* [DATA FOR THIS EXERCISE]
------------------------
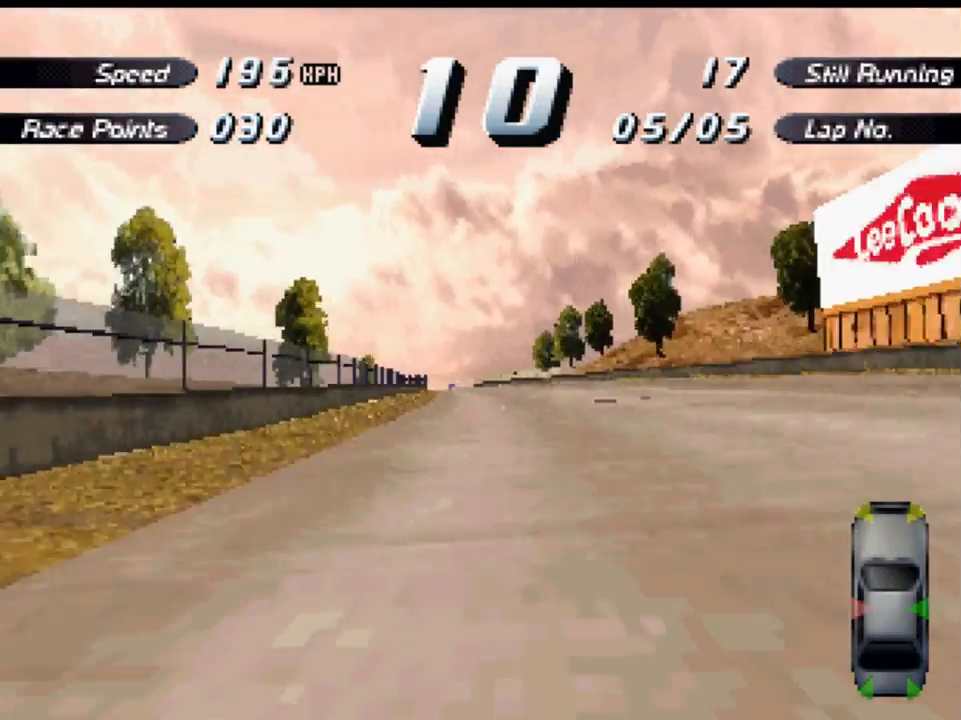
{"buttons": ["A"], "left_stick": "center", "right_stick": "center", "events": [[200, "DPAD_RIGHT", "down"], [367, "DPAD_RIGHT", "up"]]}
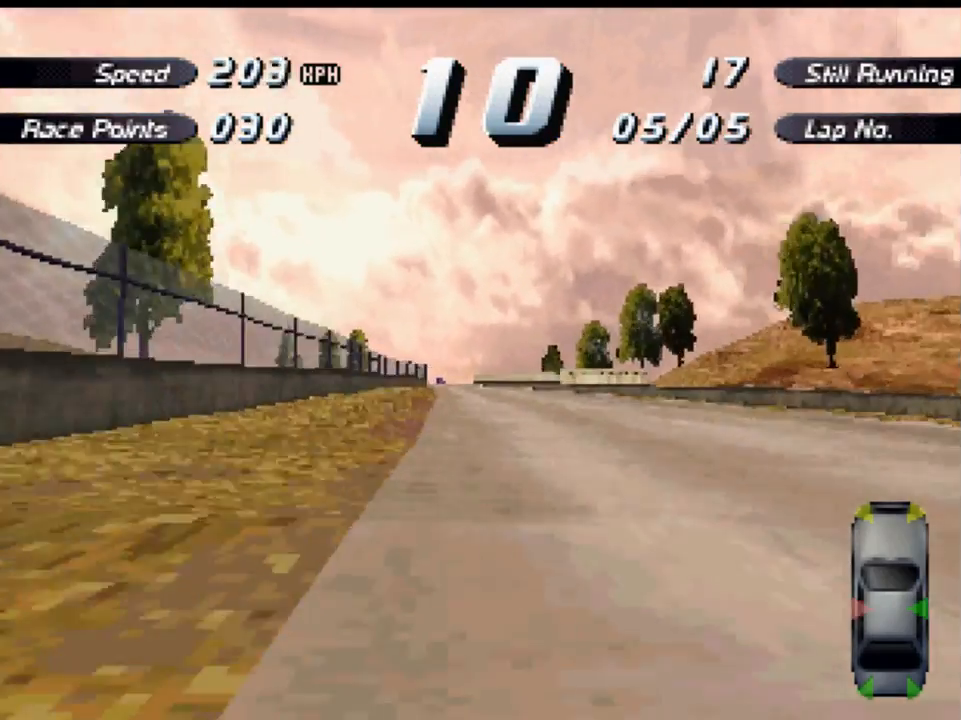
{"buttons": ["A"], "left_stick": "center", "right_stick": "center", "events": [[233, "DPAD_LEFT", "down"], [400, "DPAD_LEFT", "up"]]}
------------------------
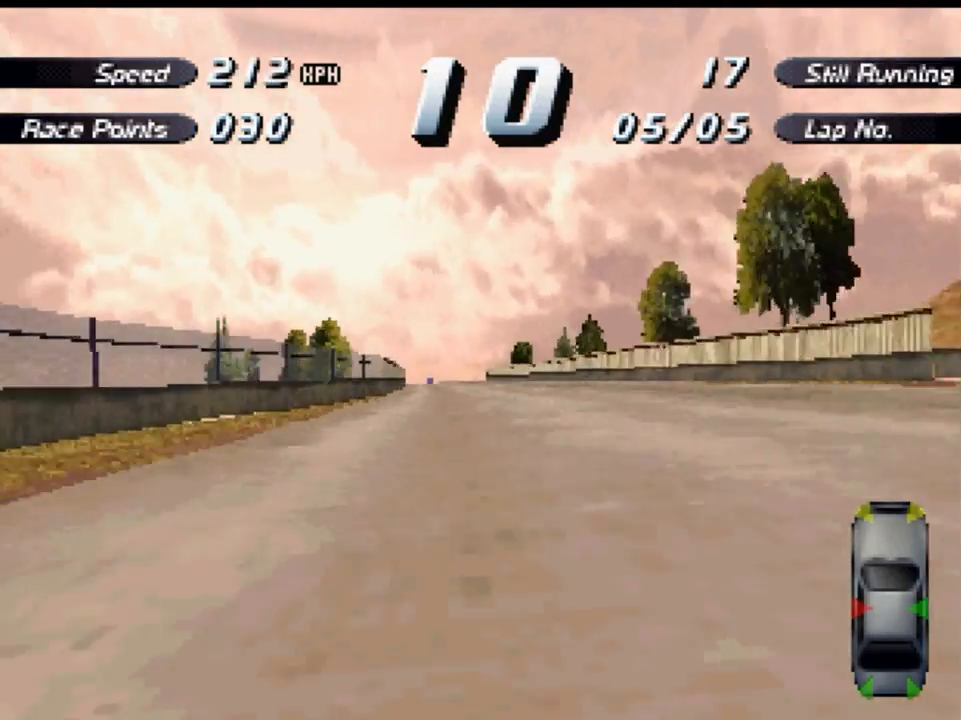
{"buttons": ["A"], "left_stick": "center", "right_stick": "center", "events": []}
------------------------
* [TASK DETAILS]
Tally the lines above containing "down"; give only the number.

* [EXERCISE ANSWER]
2